The parsing has turned out to be pretty intense. It takes about 10-20 minutes for any project. When we are parsing data, it really slows down the site's response. I tested serving static webpages from apache, endless loops in php , but the choke point seems to be doing any other query on postgres when constructing a php page during parsing.
Do you do lots of INSERTs without explicitly using transactions ? You also need to run EXPLAIN ANALYZE on your most frequent queries. It is very possible the slowdown is just from a forgotten index.
As an example, the original designer specified separate tables for each project. Since they were all the same structure, I suggested combining them into a single table with a project_id column, but he said it would take too long to query. I was suspicious, but I went with his design anyway.
From the small size of the dataset I don't see a justification for this...

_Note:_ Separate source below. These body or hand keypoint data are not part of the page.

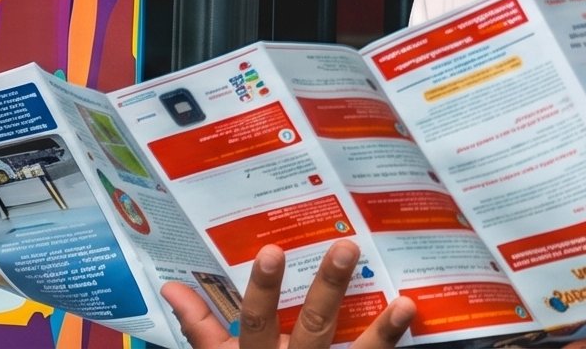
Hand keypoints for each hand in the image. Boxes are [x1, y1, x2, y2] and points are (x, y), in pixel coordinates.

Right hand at [162, 241, 415, 348]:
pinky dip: (392, 347)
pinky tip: (412, 321)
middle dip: (329, 288)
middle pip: (313, 327)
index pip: (255, 321)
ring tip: (404, 302)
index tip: (271, 250)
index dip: (262, 290)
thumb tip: (173, 288)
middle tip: (346, 247)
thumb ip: (200, 328)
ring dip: (381, 330)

It turned out he was right for our current set up. When I needed to empty the project table to re-parse data, doing a cascading delete could take up to 10 minutes! I cut re-parsing time in half by just dropping the table and creating a new one. Which was an okay thing to do, since the table only belonged to one project anyway. But I hate to think how long it would have taken to do a delete, cascading to child tables, if all the project data was in a single table.
That's probably because you forgot to create an index on the referenced column. They are not created automatically.
Since I'm not an expert in Postgres database design, I'm assuming I've done something sub-optimal. Are there some common techniques for tuning postgres performance? Do we need beefier hardware? Or is it a problem with how PHP or apache pools connections to the database?
It depends on a lot of stuff, but the first thing is to run EXPLAIN ANALYZE on your queries and post the results here.